Patterns of e-mail activity for 4 users in increasing order of e-mail usage (see SI Appendix for the same analysis for all 394 users). These e-mail users exemplify the e-mail usage patterns that are typical of the users in the dataset. We use simulated annealing to identify active intervals and calculate the parameters for the cascading nonhomogeneous Poisson process (see Methods). The red distributions and text in A and B correspond with the parameters for the primary process, a nonhomogeneous Poisson process, whereas the blue distributions and text (C) correspond with the parameters for the secondary process, a homogeneous Poisson process. (A and B) Active intervals are much more likely during weekdays rather than weekends and during the daytime rather than the nighttime.

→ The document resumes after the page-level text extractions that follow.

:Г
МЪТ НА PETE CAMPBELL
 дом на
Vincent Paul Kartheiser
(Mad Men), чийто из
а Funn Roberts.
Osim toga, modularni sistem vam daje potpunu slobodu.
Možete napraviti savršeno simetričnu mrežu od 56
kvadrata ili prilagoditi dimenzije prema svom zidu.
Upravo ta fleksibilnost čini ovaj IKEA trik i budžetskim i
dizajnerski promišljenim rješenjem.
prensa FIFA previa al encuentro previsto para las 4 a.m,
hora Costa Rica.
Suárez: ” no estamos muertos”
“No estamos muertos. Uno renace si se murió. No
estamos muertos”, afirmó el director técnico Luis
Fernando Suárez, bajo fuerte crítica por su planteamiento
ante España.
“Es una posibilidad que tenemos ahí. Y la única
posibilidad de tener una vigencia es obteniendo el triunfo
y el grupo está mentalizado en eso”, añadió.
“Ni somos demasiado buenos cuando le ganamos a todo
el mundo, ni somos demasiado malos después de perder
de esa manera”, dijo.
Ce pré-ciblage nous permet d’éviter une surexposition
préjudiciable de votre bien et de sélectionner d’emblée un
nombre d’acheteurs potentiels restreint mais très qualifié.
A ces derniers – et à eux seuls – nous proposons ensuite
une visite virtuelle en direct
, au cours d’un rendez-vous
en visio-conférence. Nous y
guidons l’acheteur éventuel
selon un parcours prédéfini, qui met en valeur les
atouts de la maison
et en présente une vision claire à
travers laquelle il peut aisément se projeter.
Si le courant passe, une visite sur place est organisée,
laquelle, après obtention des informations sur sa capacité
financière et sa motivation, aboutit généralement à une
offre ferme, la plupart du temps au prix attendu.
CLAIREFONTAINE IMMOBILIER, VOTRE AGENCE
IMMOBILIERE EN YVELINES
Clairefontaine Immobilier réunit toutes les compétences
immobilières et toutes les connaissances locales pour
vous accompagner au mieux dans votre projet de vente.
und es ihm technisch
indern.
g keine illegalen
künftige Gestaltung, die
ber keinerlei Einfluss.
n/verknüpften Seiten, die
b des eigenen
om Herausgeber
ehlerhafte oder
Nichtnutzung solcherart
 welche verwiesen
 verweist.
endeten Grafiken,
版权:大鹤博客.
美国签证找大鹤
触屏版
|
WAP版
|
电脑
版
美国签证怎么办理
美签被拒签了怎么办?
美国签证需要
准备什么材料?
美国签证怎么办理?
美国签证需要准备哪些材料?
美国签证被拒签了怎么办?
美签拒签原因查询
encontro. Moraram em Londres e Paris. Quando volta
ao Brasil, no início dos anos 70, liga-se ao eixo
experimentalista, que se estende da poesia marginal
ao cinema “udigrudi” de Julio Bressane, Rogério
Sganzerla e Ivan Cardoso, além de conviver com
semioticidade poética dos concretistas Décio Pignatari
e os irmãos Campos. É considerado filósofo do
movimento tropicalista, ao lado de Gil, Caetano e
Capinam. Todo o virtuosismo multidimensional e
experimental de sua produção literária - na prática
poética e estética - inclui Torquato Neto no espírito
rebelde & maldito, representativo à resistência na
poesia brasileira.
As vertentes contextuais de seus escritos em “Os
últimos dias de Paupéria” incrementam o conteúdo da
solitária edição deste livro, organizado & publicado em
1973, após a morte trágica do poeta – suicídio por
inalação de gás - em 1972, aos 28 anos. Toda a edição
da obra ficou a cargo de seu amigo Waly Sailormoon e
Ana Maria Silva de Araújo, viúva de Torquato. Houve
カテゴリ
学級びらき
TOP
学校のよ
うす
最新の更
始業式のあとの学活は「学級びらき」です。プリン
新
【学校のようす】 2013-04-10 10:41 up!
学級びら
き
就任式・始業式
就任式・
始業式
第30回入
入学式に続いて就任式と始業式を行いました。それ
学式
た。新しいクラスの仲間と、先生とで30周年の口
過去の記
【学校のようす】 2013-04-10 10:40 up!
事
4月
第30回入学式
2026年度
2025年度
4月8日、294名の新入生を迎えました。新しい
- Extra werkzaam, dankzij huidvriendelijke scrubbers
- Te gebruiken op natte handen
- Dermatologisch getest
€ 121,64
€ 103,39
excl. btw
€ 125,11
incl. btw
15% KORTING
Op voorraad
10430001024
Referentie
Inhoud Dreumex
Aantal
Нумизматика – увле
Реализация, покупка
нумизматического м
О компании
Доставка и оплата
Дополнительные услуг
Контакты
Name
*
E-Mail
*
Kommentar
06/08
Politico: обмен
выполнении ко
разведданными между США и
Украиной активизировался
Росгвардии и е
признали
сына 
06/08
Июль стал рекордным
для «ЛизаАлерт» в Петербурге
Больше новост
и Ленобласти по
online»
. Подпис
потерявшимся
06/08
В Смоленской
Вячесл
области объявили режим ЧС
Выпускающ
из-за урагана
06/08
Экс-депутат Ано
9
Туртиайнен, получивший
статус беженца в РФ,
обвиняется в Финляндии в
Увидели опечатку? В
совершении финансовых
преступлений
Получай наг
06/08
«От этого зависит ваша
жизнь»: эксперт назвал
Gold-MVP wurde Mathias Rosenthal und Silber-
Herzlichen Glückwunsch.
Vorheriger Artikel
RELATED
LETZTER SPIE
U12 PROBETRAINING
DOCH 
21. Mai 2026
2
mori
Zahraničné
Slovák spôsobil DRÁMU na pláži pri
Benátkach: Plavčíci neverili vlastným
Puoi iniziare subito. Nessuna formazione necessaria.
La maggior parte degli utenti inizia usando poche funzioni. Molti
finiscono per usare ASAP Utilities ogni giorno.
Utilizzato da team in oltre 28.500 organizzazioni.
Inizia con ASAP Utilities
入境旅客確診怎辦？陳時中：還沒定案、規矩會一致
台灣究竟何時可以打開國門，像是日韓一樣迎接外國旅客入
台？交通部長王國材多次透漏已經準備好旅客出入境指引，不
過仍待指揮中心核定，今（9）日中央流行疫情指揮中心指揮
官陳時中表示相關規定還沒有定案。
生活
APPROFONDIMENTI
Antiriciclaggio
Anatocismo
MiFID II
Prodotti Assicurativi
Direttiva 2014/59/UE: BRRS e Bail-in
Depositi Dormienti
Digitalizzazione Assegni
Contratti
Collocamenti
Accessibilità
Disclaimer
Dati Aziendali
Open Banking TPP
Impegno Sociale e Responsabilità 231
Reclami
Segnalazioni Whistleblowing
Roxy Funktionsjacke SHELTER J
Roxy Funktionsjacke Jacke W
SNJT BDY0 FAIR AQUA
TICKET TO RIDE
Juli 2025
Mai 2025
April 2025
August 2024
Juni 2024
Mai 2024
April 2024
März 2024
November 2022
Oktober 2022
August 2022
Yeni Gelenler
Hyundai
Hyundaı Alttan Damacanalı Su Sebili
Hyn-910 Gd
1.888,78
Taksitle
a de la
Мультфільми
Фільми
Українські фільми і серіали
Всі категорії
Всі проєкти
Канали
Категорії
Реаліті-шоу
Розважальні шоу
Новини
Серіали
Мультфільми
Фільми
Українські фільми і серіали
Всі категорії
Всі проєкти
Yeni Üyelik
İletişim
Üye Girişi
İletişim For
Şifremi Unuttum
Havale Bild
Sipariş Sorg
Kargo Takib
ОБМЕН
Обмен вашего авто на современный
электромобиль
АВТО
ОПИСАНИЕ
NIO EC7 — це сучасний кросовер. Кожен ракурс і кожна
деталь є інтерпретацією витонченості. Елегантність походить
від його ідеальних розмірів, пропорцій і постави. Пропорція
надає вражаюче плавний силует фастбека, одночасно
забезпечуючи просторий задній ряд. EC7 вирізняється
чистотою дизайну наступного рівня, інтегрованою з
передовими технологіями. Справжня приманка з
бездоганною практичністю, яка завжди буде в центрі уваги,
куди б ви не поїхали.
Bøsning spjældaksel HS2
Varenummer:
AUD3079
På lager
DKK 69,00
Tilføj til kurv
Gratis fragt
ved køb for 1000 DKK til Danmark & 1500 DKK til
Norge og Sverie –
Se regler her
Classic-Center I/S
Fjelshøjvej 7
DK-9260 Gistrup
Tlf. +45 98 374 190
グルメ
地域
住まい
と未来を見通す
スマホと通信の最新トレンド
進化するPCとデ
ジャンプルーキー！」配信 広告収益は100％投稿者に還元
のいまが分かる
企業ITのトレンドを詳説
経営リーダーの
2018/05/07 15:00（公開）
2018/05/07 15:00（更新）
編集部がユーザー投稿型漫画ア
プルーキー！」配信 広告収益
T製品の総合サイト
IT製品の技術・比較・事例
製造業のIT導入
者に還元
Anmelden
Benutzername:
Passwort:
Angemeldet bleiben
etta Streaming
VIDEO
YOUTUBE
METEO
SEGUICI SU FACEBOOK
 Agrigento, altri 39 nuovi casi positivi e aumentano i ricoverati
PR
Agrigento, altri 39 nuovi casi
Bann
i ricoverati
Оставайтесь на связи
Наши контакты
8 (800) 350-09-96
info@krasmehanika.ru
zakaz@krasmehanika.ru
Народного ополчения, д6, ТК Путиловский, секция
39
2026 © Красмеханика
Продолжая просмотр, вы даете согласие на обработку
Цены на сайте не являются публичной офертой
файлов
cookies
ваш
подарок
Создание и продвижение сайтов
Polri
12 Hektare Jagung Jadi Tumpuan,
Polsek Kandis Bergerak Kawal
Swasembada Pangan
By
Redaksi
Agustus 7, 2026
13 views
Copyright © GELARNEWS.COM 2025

These prolonged periods of inactivity lead to the heavy tail in the inter-event time distribution. (C) Small inter-event times, in contrast, are characteristic of active intervals. One can interpret active intervals in several ways: Larger ρ_a may indicate that a user is a more proficient e-mail user; larger 〈N_a〉/ρ_a may suggest that an individual has a larger attention span; N_a/ρ_a may be the time that an individual has to check e-mail before their next commitment.

Fig. 4.

Comparison of the predictions of the cascading nonhomogeneous Poisson process (red line) with the empirical cumulative distribution of inter-event times P(τ) (black line) for the same users from Fig. 3 (see SI Appendix for the same analysis for all 394 users). We use the area test statistic A (Eq. 2) and Monte Carlo hypothesis testing to calculate the P value between the model and the data (see Monte Carlo Hypothesis Testing in SI Text). As these figures are presented, the area test statistic A is the area between the two curves. Not only do the predictions of the cascading nonhomogeneous Poisson process visually agree with the empirical data, but the P values indicate that it cannot be rejected as a model of e-mail activity at a conservative 5% significance level.

Fig. 5.

Model comparisons. (A) Summary of the hypothesis-testing results for the cascading nonhomogeneous Poisson process and the truncated power-law null model for the 394 users under consideration. For each user, we compute the P value between their inter-event time distribution and the predictions of each model (see Monte Carlo Hypothesis Testing in SI Text). We reject a model for a particular user if the P value is less than the 5% rejection threshold (gray shaded region). At this significance level, the cascading nonhomogeneous Poisson process can be rejected for 1 user, whereas the truncated power-law null model can be rejected for 344 users (see Null Model in SI Text). Note that if the data were actually generated by one of the models tested, we would expect to see a uniform distribution of P values (dashed line). Because this is very nearly the case for the cascading nonhomogeneous Poisson process, this provides additional evidence that our model is consistent with the data. (B) Conditional probability density p(R∣τ) obtained for all 394 users under consideration. The average log-residual at each inter-event time is represented by the dashed line. In contrast to the results in Fig. 2E, we find no systematic deviations between the model predictions and the data in the tail of the inter-event time distribution where the power-law scaling approximately holds.